The crisis has its roots in four interlinked trends. The first is the chronically low productivity of farmers in the poorest countries, caused by their inability to pay for seeds, fertilizers and irrigation. The second is the misguided policy in the U.S. and Europe of subsidizing the diversion of food crops to produce bio fuels like corn-based ethanol. The third is climate change; take the recent droughts in Australia and Europe, which cut the global production of grain. The fourth is the growing global demand for food and feed grains brought on by swelling populations and incomes.
Modern agriculture techniques are required to overcome rice crisis. Water is the key for rice production, the scientists shall try to create new breed of rice that require less water, and resist disease and insects, that have plentiful harvests. Farmers also think about new improved irrigation and storage methods.

Monday, February 18, 2008

Second largest cotton producing country

India is likely to grow genetically modified (GM) cotton on nearly 70 percent of its total cultivated area in the next 2-3 years, a global research body said on Feb, 18, 2008."In 2007, (Bacillus thuringiensis )Bt cotton area went up to 6.2 million hectares from 3.2 million hectares in2006,"Clive James, chairman of theInternational Service for the Acquisition of Agri-biotech Applications, told a news conference.
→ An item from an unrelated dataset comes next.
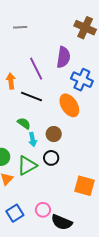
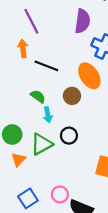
purple line: (36, 69) -> (31, 21), moved
brown circle: (54, 134) -> (72, 96), moved

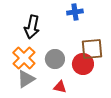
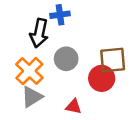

The country, the world's second-biggest cotton producer, hopes to produce a record output of 31million bales (1 bale = 170 kg) in the crop year to September as farmers plant more transgenic seeds.Indian farmers, who grow cotton on an average 9.06 million hectares, produced 28 million bales last year.The study said that 3.8 million Indian farmers opted for Bt cotton in 2007 compared to 2.3 million in 2006.
"Rapid strides that India has made in cotton production since the country embraced BT cotton and the fact that it has overtaken the U.S. speak volumes about the technology," he said.According to ISAAA, an international NGO working for promotion of genetically modified (GM) crops, the global area under GM crops rose by 12 per cent at 114.3 million hectares in 2007 compared to 102 million hectare in the previous year.